==== Listed records
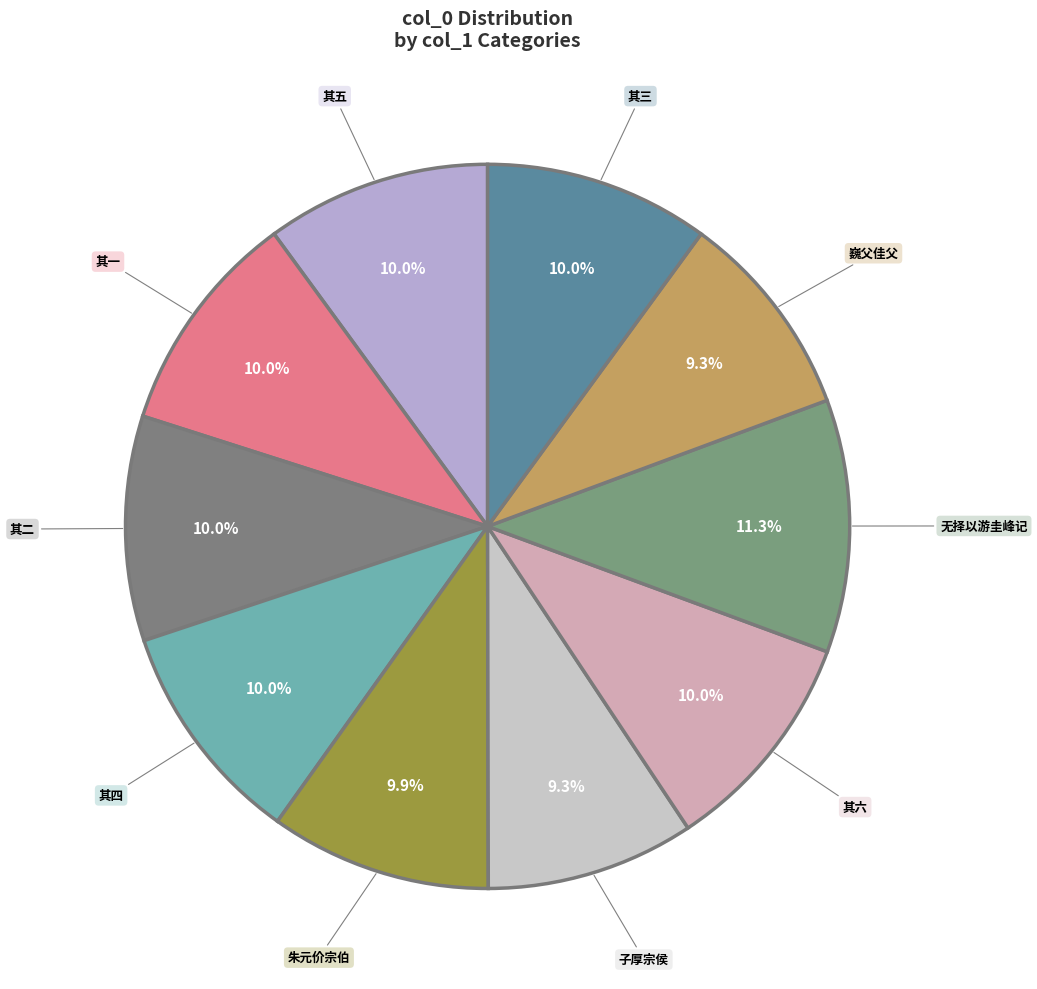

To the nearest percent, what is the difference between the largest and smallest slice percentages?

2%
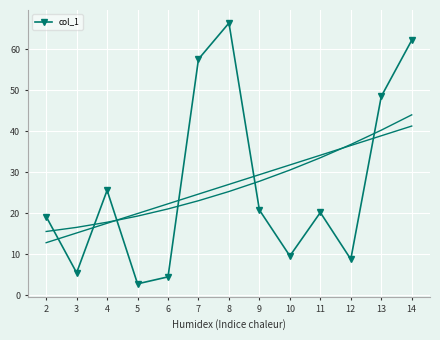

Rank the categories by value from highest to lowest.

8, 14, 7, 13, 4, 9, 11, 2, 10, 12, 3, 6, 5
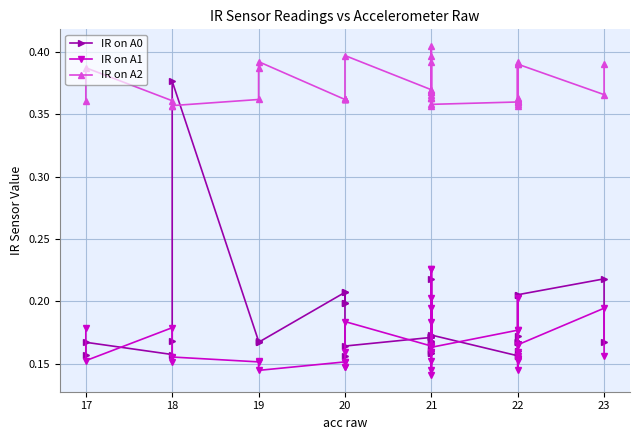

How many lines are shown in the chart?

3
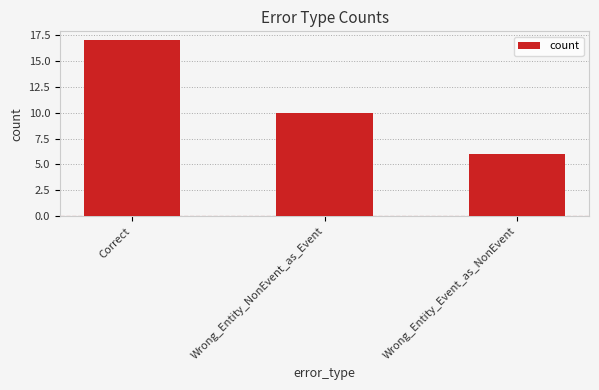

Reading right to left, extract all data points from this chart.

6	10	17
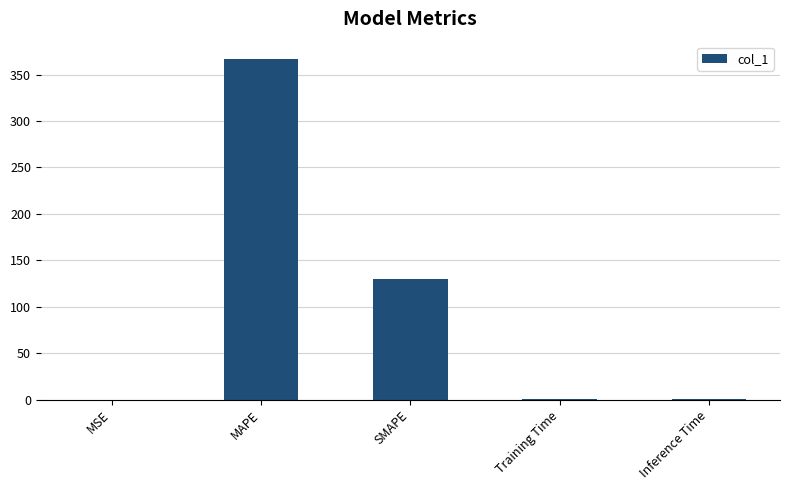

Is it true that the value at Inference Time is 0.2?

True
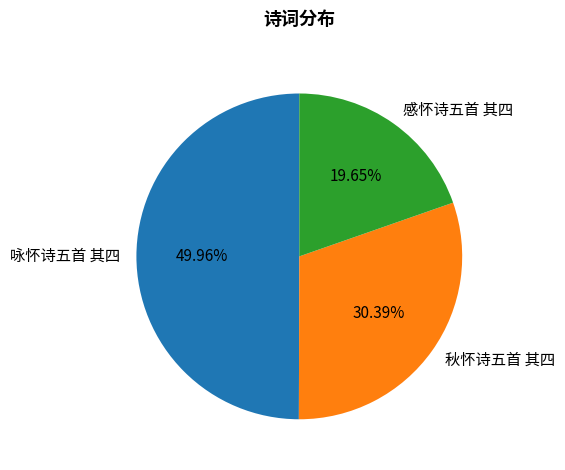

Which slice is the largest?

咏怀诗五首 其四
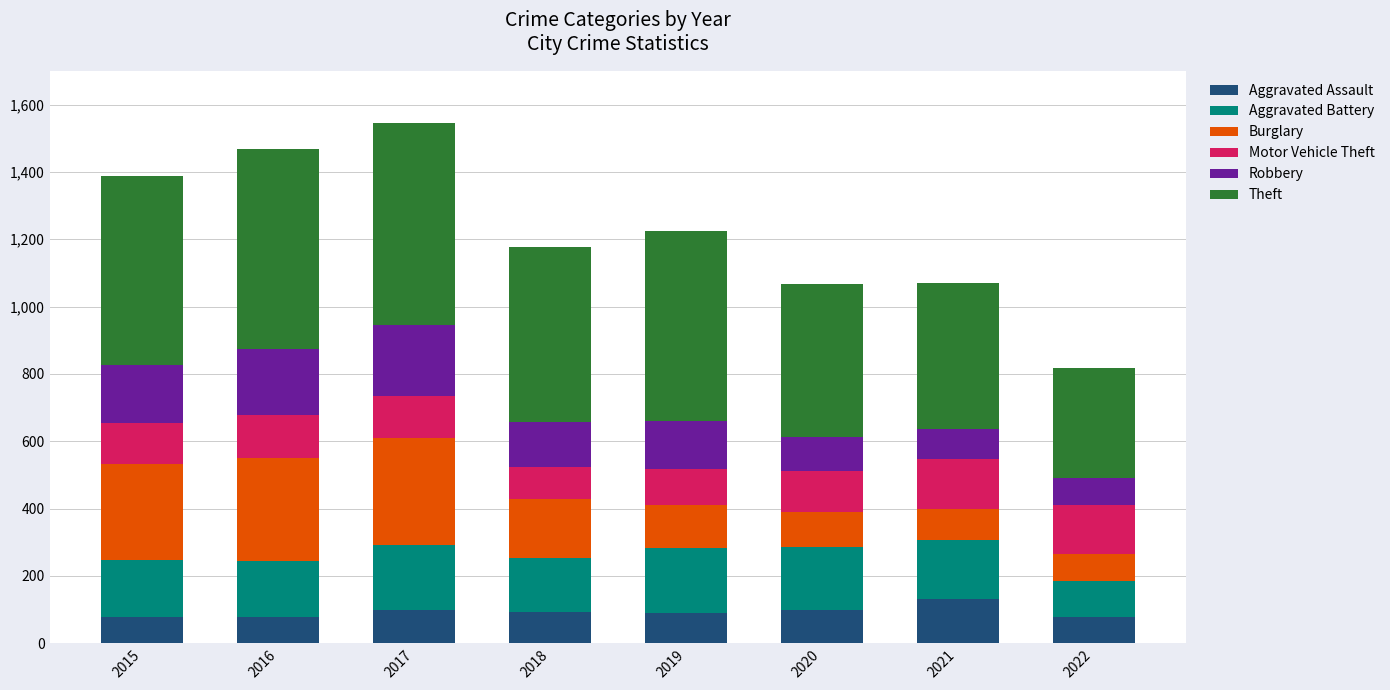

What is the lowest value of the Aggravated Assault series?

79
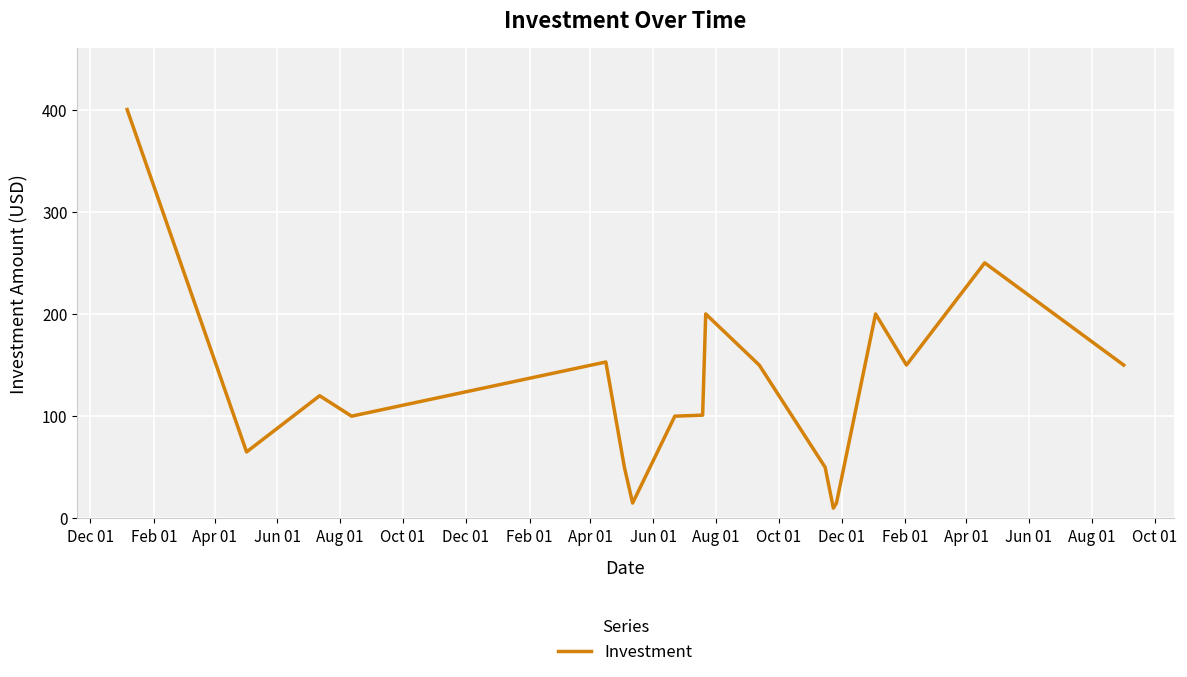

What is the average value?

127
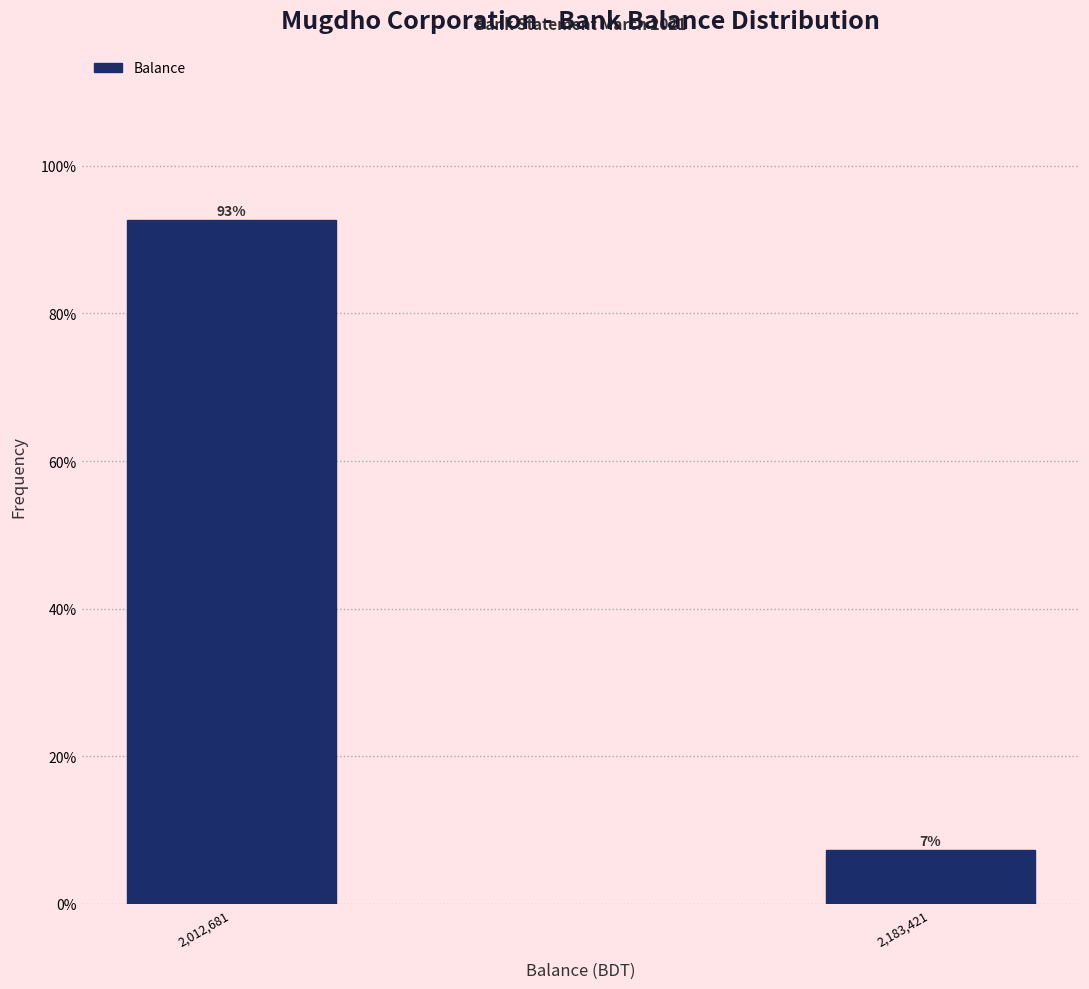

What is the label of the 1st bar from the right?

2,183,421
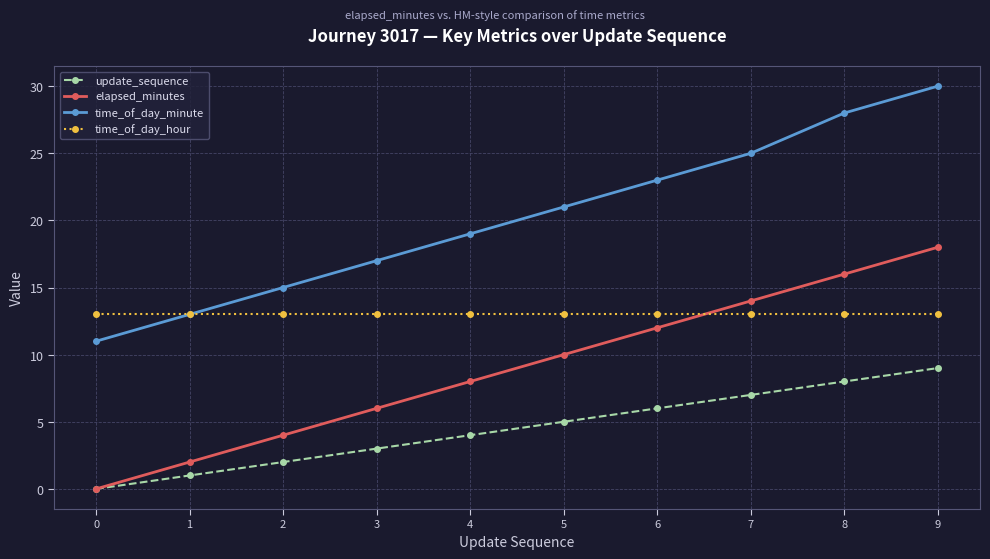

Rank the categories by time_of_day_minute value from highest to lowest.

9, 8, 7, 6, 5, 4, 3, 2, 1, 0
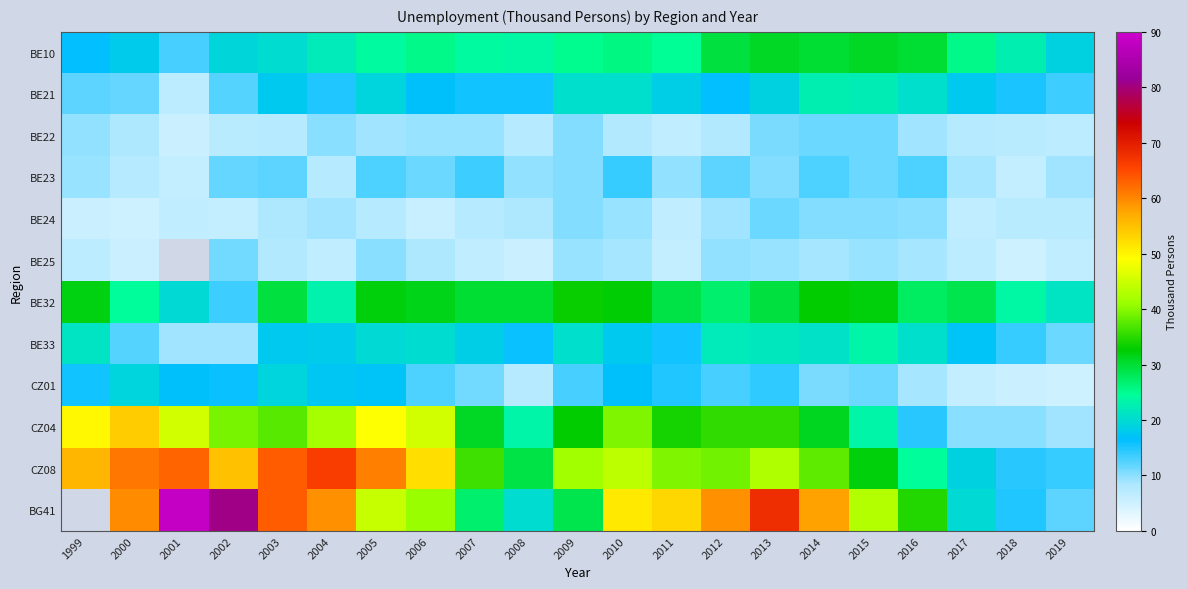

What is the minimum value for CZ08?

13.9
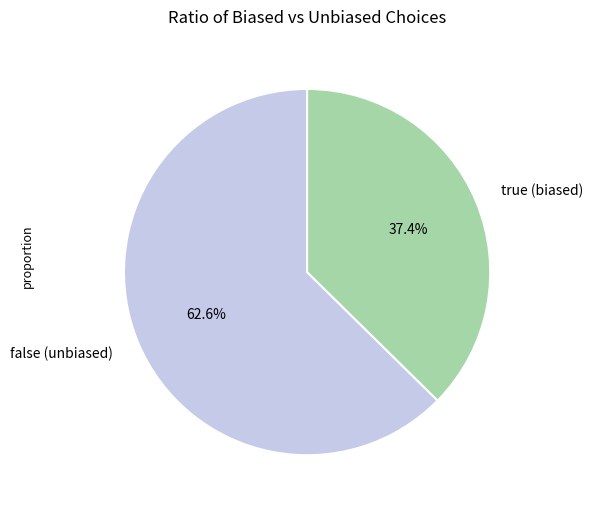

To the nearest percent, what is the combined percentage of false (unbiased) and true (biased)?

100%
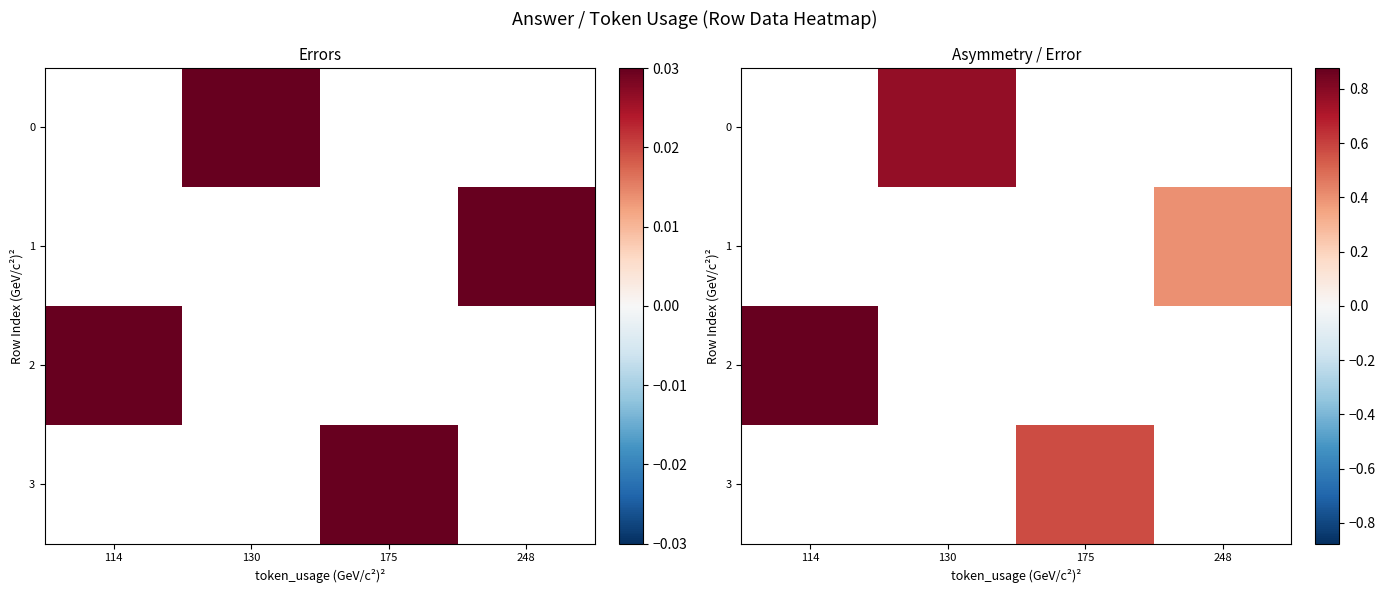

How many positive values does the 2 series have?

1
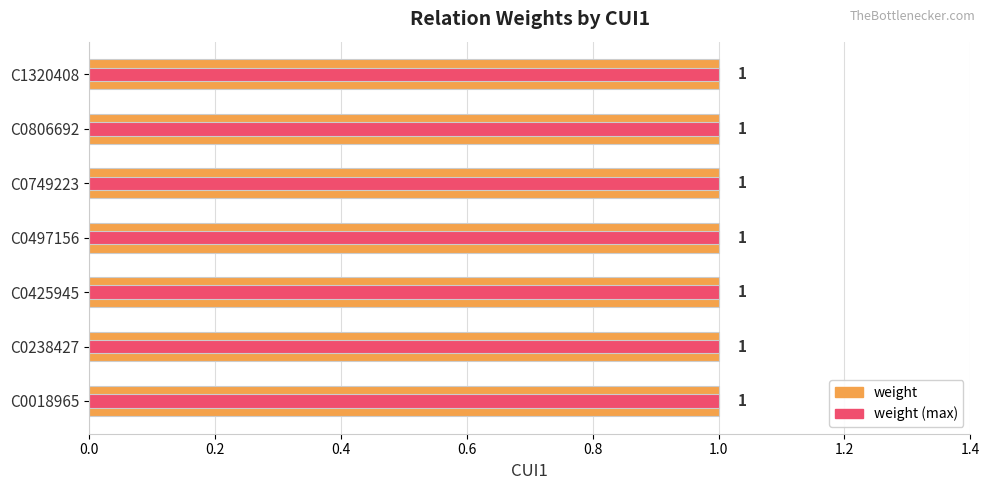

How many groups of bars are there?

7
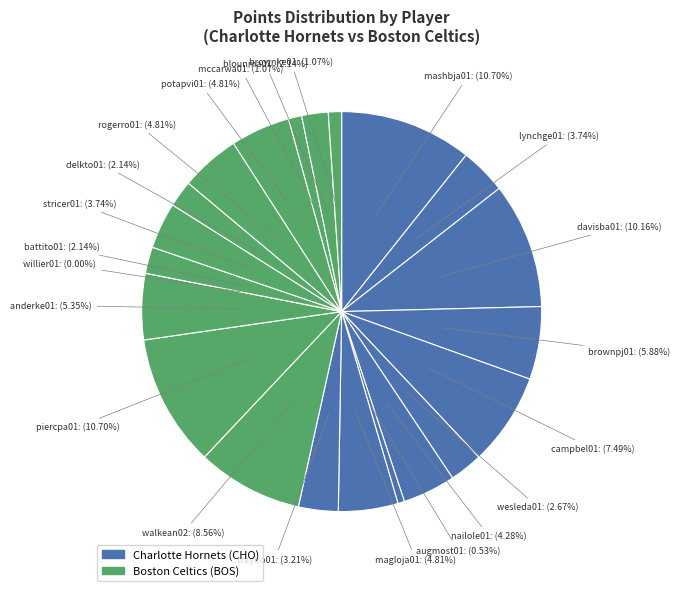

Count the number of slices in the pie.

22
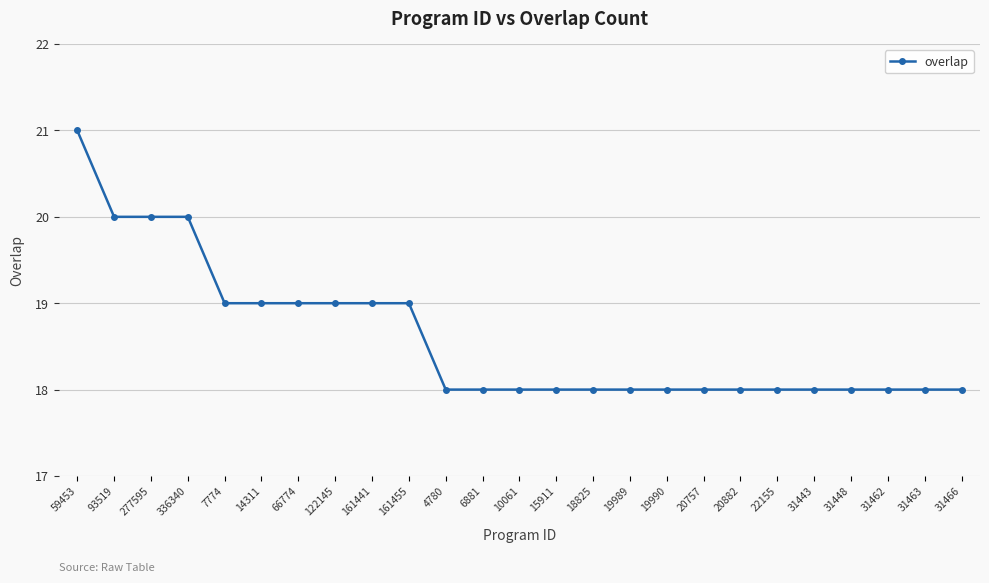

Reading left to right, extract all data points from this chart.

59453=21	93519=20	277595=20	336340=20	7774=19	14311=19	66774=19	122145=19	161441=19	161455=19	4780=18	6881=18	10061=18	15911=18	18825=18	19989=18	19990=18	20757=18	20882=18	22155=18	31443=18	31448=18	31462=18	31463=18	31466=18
========
• Problem to work on:
Render as a JSON list of strings, one per line with blank lines omitted, the lines from the one containing "To the nearest percent, what is the combined" through the end of the records, inclusive. Leave the picture lines out of the list.

• Your response:
[
  "To the nearest percent, what is the combined percentage of false (unbiased) and true (biased)?",
  "100%",
  "How many positive values does the 2 series have?",
  "1",
  "How many groups of bars are there?",
  "7",
  "Count the number of slices in the pie.",
  "22",
  "Reading left to right, extract all data points from this chart.",
  "59453=21\t93519=20\t277595=20\t336340=20\t7774=19\t14311=19\t66774=19\t122145=19\t161441=19\t161455=19\t4780=18\t6881=18\t10061=18\t15911=18\t18825=18\t19989=18\t19990=18\t20757=18\t20882=18\t22155=18\t31443=18\t31448=18\t31462=18\t31463=18\t31466=18"
]